Melawan Kekerasan Terhadap Jurnalis Perempuan

Melawan Kekerasan Terhadap Jurnalis Perempuan

Seminar melawan kekerasan terhadap peremuan-(foto: istimewa/bengkuluekspress.disway.id)-

BENGKULUEKSPRESS.COM - Dalam kehidupan sehari-hari, baik di dunia nyata maupun maya, masyarakat gemar berkomentar atas tubuh dan penampilan orang, terutama perempuan.

Citra tubuh atau body shaming, meliputi segala tindakan mengejek atau menghina, bahkan UN Women memasukkan komentar citra tubuh sebagai bentuk pelecehan seksual secara fisik dan verbal.

Body shaming adalah bentuk kekerasan, bukan guyonan.

Survei Aliansi Jurnalis Independen (AJI) Indonesia bersama Pemantau Regulasi dan Regulator Media (PR2M) mengungkapkan, sebanyak 82,6 persen atau 704 responden jurnalis perempuan pernah mengalami kekerasan seksual selama berkarir jurnalistik.

BACA JUGA:Jurnalis Perempuan Belum Dianggap

Ada 10 jenis tindak kekerasan seksual terhadap jurnalis perempuan, dan paling tinggi adalah body shaming secara luring 58,9 persen dan daring 48,6 persen.

Riset berjudul "Kekerasan Seksual terhadap Jurnalis Perempuan Indonesia" itu menyurvei 852 jurnalis perempuan di 34 provinsi pada September - Oktober 2022.

Penelitian itu bertujuan untuk menggali pengalaman jurnalis perempuan terkait beragam jenis kekerasan seksual, di ranah daring maupun luring, saat para jurnalis perempuan melakukan tugas jurnalistik.

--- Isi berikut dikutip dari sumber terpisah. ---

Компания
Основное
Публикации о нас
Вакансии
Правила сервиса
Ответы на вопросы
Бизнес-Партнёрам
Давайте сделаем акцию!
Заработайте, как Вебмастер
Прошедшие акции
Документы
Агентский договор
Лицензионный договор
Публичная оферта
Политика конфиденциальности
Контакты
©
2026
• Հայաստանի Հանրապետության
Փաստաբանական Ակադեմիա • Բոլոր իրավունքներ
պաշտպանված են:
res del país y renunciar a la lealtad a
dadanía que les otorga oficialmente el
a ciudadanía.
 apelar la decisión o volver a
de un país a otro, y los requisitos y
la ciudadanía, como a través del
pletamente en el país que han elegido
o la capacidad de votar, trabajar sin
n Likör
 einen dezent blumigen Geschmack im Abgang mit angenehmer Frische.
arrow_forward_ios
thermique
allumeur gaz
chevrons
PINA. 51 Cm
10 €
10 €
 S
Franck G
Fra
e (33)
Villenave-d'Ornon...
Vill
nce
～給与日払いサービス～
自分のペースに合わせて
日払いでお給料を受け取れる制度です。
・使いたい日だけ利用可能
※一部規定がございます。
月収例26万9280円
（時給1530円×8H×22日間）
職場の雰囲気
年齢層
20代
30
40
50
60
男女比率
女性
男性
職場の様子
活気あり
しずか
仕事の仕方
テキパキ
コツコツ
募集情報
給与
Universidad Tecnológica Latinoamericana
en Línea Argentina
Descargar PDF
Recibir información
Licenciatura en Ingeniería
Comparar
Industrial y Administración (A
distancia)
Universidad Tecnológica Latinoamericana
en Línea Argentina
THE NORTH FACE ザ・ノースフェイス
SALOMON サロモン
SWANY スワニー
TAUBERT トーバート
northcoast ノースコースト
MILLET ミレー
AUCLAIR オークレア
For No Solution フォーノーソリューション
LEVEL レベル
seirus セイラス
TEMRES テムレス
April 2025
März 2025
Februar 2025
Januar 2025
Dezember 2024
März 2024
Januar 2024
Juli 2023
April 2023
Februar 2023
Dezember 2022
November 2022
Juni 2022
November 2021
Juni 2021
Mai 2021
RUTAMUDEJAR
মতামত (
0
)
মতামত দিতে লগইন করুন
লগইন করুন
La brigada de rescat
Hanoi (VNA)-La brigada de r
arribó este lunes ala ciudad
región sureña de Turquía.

Temuan AJI ini sangat mengejutkan karena di satu sisi perempuan jurnalis harus memikirkan agar lulus Uji Kompetensi Wartawan (UKW) sebagai profesional, namun di kantor atau di lapangan menemukan fakta yang dapat menjerumuskan mereka.

BACA JUGA:Puluhan Jurnalis Bengkulu Ikuti Pelatihan Keamanan Digital dan Fisik, Materinya Penting untuk Jurnalis

Tidak ada satu butir pun komponen UKW yang menunjukkan jurnalis perempuan dapat melawan kekerasan seksual.

Wakil Ketua Komnas Perempuan Olivia C. Salampessy menuturkan, berdasarkan UU Tindak Pidana Sosial, peristiwa kekerasan seksual tersebut sudah masuk unsur pidana.

Perempuan, rentan mengalami ancaman dan diskiriminasi, tidak hanya karena jurnalis, tetapi masih kuatnya subordinat, marginalisasi dan streotipe di masyarakat.

Dengan kata lain, kekerasan seksual juga terjadi karena dia jurnalis.